Voters are required to vote if they do not want to be fined
Unlike other elections, for the first time all of Brazil will have a unified time to vote between 8:00 a.m. and 5:00 p.m. The cities of different zones will have to adapt to the time of the capital. The results will begin to be known as of five in the afternoon (23.oo hours in Spain). A total of 577,125 teams of six different models of electronic ballot boxes are ready to receive voters.

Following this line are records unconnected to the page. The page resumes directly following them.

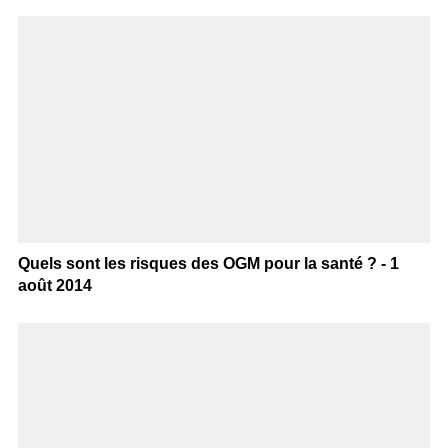
Quels sont les risques des OGM pour la santé ? - 1
août 2014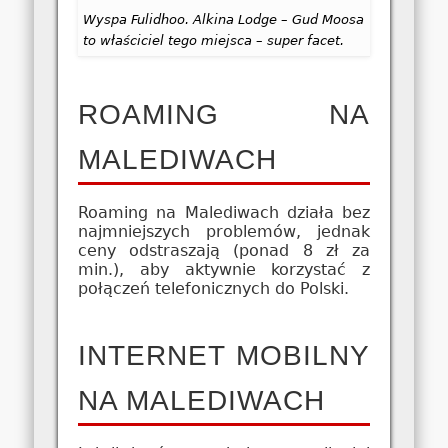
Wyspa Fulidhoo. Alkina Lodge – Gud Moosa
to właściciel tego miejsca – super facet.
ROAMING NA
MALEDIWACH
Roaming na Malediwach działa bez
najmniejszych problemów, jednak
ceny odstraszają (ponad 8 zł za
min.), aby aktywnie korzystać z
połączeń telefonicznych do Polski.
INTERNET MOBILNY
NA MALEDIWACH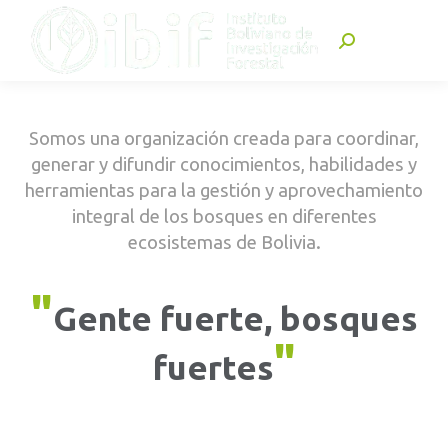
Buscar:
Somos una organización creada para coordinar,
generar y difundir conocimientos, habilidades y
herramientas para la gestión y aprovechamiento
integral de los bosques en diferentes
ecosistemas de Bolivia.
"
Gente fuerte, bosques
"
fuertes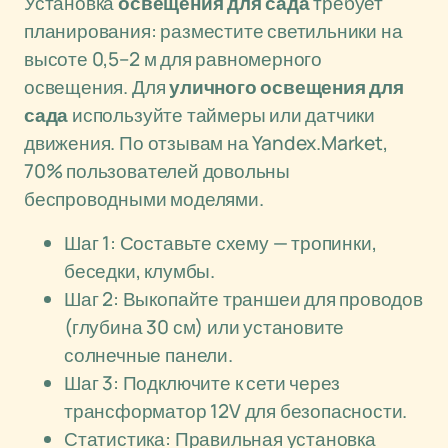
Установка
освещения для сада
требует
планирования: разместите светильники на
высоте 0,5–2 м для равномерного
освещения. Для
уличного освещения для
сада
используйте таймеры или датчики
движения. По отзывам на Yandex.Market,
70% пользователей довольны
беспроводными моделями.
Шаг 1: Составьте схему — тропинки,
беседки, клумбы.
Шаг 2: Выкопайте траншеи для проводов
(глубина 30 см) или установите
солнечные панели.
Шаг 3: Подключите к сети через
трансформатор 12V для безопасности.
Статистика: Правильная установка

Voting in Brazil is compulsory for citizens between the ages of 18 and 69, and optional for illiterate people, young people between 16 and 17 and people over 70. Whoever does not comply with their duty to vote or does not present a supporting document compatible with the legislation is subject to sanctions. Each unjustified absence at the polls generates a debt with the Electoral Justice and as long as the situation is not regularized – by paying the fine or obtaining an exemption from it – the voter is subject to a series of important restrictions.
Thus, you will not be able to receive salaries, remuneration, wages or benefits from public functions. You will also not be able to participate in public tenders. You will not be able to obtain loans from municipalities, federal and state savings banks, Social Security institutions and funds, or from any credit institution that is subsidized by the Government.
Collectors and hunters are prohibited from carrying weapons. It is not allowed to enter the voting booth with a mobile phone and each State decides whether to prohibit the consumption of alcoholic beverages.